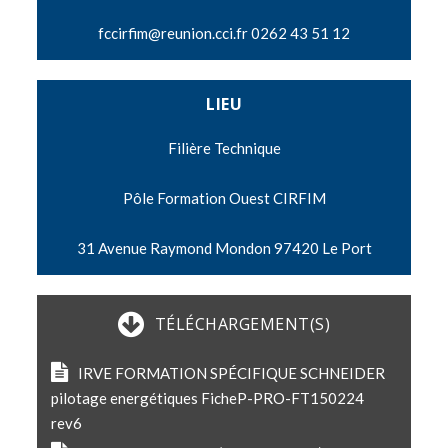
fccirfim@reunion.cci.fr
0262 43 51 12
LIEU
Filière Technique
Pôle Formation Ouest CIRFIM
31 Avenue Raymond Mondon 97420 Le Port
TÉLÉCHARGEMENT(S)
IRVE FORMATION SPÉCIFIQUE SCHNEIDER
pilotage energétiques FicheP-PRO-FT150224
rev6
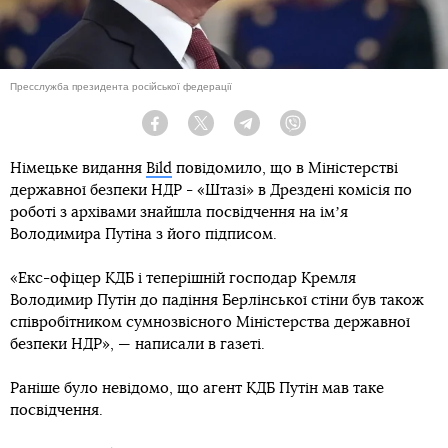
Пресслужба президента російської федерації
Facebook
Twitter
Telegram
Viber
Німецьке видання
Bild
повідомило, що в Міністерстві
державної безпеки НДР - «Штазі» в Дрездені комісія по
роботі з архівами знайшла посвідчення на імʼя
Володимира Путіна з його підписом.
«Екс-офіцер КДБ і теперішній господар Кремля
Володимир Путін до падіння Берлінської стіни був також
співробітником сумнозвісного Міністерства державної
безпеки НДР», — написали в газеті.
Раніше було невідомо, що агент КДБ Путін мав таке
посвідчення.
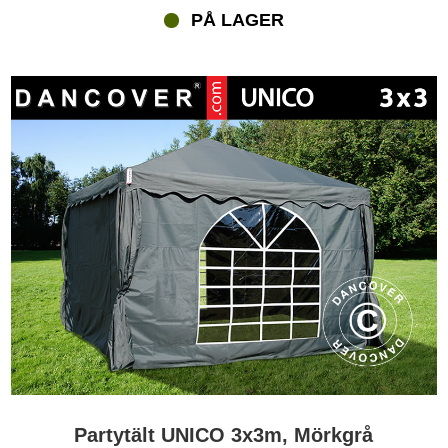
PÅ LAGER
Partytält UNICO 3x3m, Mörkgrå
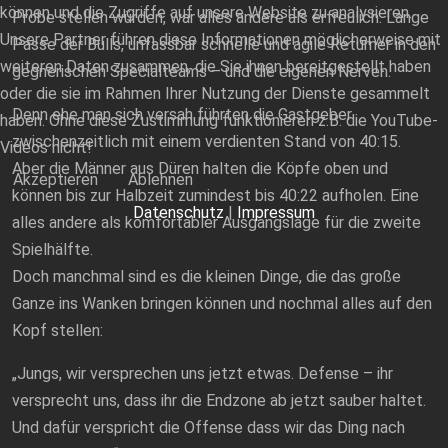
können und die Zugriffe auf unsere Website zu analysieren.
Probe stellen würden, war alles andere als erfreulich. Lange
Unsere Partner führen diese Informationen möglicherweise mit
Pässe der Bulls, unfassbar schnelle und agile Returner in den
weiteren Daten zusammen, die Sie ihnen bereitgestellt haben
gegnerischen Specialteams – und die eigenen Nerven.
oder die sie im Rahmen Ihrer Nutzung der Dienste gesammelt
Denn ehe man sich versah führten die Gastgeber
haben. Ohne diese Zustimmung funktionieren z.B. die YouTube-
zwischenzeitlich mit einem verdienten Stand von 40:15.
Videos nicht!
Aber die Männer aus Düren halten die Köpfe oben und
Akzeptieren
Ablehnen
können bis zur Halbzeit zumindest bis 40:22 aufholen. Eine
Datenschutz
|
Impressum
alles andere als komfortabler Ausgangslage für die zweite
Spielhälfte.
Doch manchmal sind es die kleinen Dinge, die das große
Ganze ins Wanken bringen können und nochmal alles auf den
Kopf stellen:
„Jungs, wir versprechen uns jetzt etwas. Defense – ihr
versprecht uns, dass ihr die Endzone ab jetzt sauber haltet.
Und dafür verspricht die Offense dass wir das Ding nach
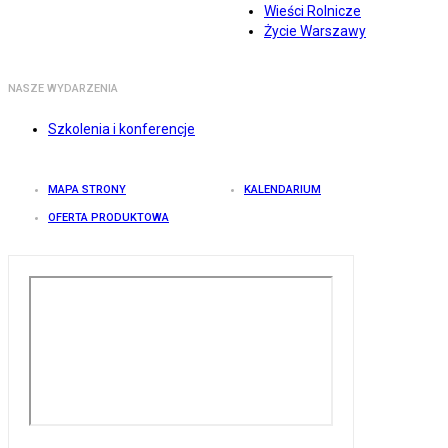
Wieści Rolnicze
Życie Warszawy
NASZE WYDARZENIA
Szkolenia i konferencje
MAPA STRONY
KALENDARIUM
OFERTA PRODUKTOWA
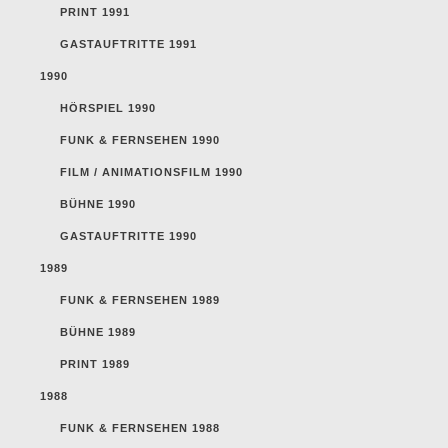
PRINT 1991
GASTAUFTRITTE 1991
1990
HÖRSPIEL 1990
FUNK & FERNSEHEN 1990
FILM / ANIMATIONSFILM 1990
BÜHNE 1990
GASTAUFTRITTE 1990
1989
FUNK & FERNSEHEN 1989
BÜHNE 1989
PRINT 1989
1988
FUNK & FERNSEHEN 1988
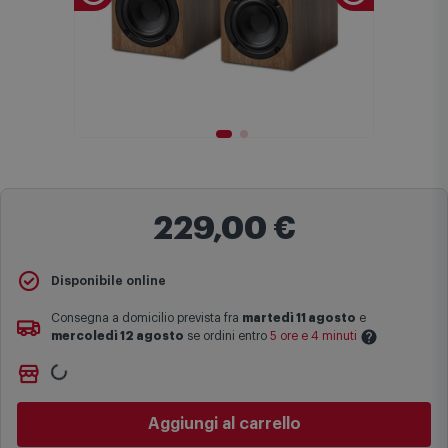
229,00 €
Disponibile online
Consegna a domicilio prevista fra
martedì 11 agosto
e
mercoledì 12 agosto
se ordini entro
5 ore e 4 minuti
Ritiro gratuito presso
Comet Bologna via Michelino
-
non
Le date previste per la consegna sono una stima approssimativa
disponibile
basata sulle statistiche di consegna in possesso di Comet.
Cambia negozio
I tempi di consegna effettivi potrebbero variare in situazioni
specifiche (ad esempio consegne verso zone logisticamente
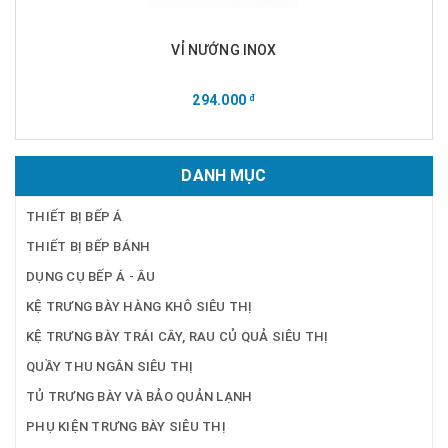
VỈ NƯỚNG INOX
294.000
đ
DANH MỤC
THIẾT BỊ BẾP Á
THIẾT BỊ BẾP BÁNH
DỤNG CỤ BẾP Á - ÂU
KỆ TRƯNG BÀY HÀNG KHÔ SIÊU THỊ
KỆ TRƯNG BÀY TRÁI CÂY, RAU CỦ QUẢ SIÊU THỊ
QUẦY THU NGÂN SIÊU THỊ
TỦ TRƯNG BÀY VÀ BẢO QUẢN LẠNH
PHỤ KIỆN TRƯNG BÀY SIÊU THỊ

▶ [WHAT THE EXERCISE ASKS] Edit the material above so that each "BÜHNE" becomes "THEATER", and give back all of its text with nothing else changed. Leave the pictures out of your answer.

▶ [RESPONSE]
fccirfim@reunion.cci.fr
0262 43 51 12
LIEU
Filière Technique
Pôle Formation Ouest CIRFIM
31 Avenue Raymond Mondon 97420 Le Port
TÉLÉCHARGEMENT(S)
IRVE FORMATION SPÉCIFIQUE SCHNEIDER
pilotage energétiques FicheP-PRO-FT150224
rev6
Пресслужба президента російської федерації
Facebook
Twitter
Telegram
Viber
Німецьке видання
Bild
повідомило, що в Міністерстві
державної безпеки НДР - «Штазі» в Дрездені комісія по
роботі з архівами знайшла посвідчення на імʼя
Володимира Путіна з його підписом.
«Екс-офіцер КДБ і теперішній господар Кремля
Володимир Путін до падіння Берлінської стіни був також
співробітником сумнозвісного Міністерства державної
безпеки НДР», — написали в газеті.
Раніше було невідомо, що агент КДБ Путін мав таке
посвідчення.
PÅ LAGER
Partytält UNICO 3x3m, Mörkgrå
können und die Zugriffe auf unsere Website zu analysieren.
Probe stellen würden, war alles andere als erfreulich. Lange
Unsere Partner führen diese Informationen möglicherweise mit
Pässe der Bulls, unfassbar schnelle und agile Returner in den
weiteren Daten zusammen, die Sie ihnen bereitgestellt haben
gegnerischen Specialteams – und die eigenen Nerven.
oder die sie im Rahmen Ihrer Nutzung der Dienste gesammelt
Denn ehe man sich versah führten die Gastgeber
haben. Ohne diese Zustimmung funktionieren z.B. die YouTube-
zwischenzeitlich mit einem verdienten Stand von 40:15.
Videos nicht!
Aber die Männer aus Düren halten die Köpfe oben und
Akzeptieren
Ablehnen
können bis zur Halbzeit zumindest bis 40:22 aufholen. Eine
Datenschutz
|
Impressum
alles andere als komfortabler Ausgangslage für die zweite
Spielhälfte.
Doch manchmal sind es die kleinen Dinge, die das große
Ganze ins Wanken bringen können und nochmal alles auf den
Kopf stellen:
„Jungs, wir versprechen uns jetzt etwas. Defense – ihr
versprecht uns, dass ihr die Endzone ab jetzt sauber haltet.
Und dafür verspricht die Offense dass wir das Ding nach
Wieści Rolnicze
Życie Warszawy
NASZE WYDARZENIA
Szkolenia i konferencje
MAPA STRONY
KALENDARIUM
OFERTA PRODUKTOWA
PRINT 1991
GASTAUFTRITTE 1991
1990
HÖRSPIEL 1990
FUNK & FERNSEHEN 1990
FILM / ANIMATIONSFILM 1990
THEATER 1990
GASTAUFTRITTE 1990
1989
FUNK & FERNSEHEN 1989
THEATER 1989
PRINT 1989
1988
FUNK & FERNSEHEN 1988
229,00 €
Disponibile online
Consegna a domicilio prevista fra
martedì 11 agosto
e
mercoledì 12 agosto
se ordini entro
5 ore e 4 minuti
Ritiro gratuito presso
Comet Bologna via Michelino
-
non
Le date previste per la consegna sono una stima approssimativa
disponibile
basata sulle statistiche di consegna in possesso di Comet.
Cambia negozio
I tempi di consegna effettivi potrebbero variare in situazioni
specifiche (ad esempio consegne verso zone logisticamente
VỈ NƯỚNG INOX
294.000
đ
DANH MỤC
THIẾT BỊ BẾP Á
THIẾT BỊ BẾP BÁNH
DỤNG CỤ BẾP Á - ÂU
KỆ TRƯNG BÀY HÀNG KHÔ SIÊU THỊ
KỆ TRƯNG BÀY TRÁI CÂY, RAU CỦ QUẢ SIÊU THỊ
QUẦY THU NGÂN SIÊU THỊ
TỦ TRƯNG BÀY VÀ BẢO QUẢN LẠNH
PHỤ KIỆN TRƯNG BÀY SIÊU THỊ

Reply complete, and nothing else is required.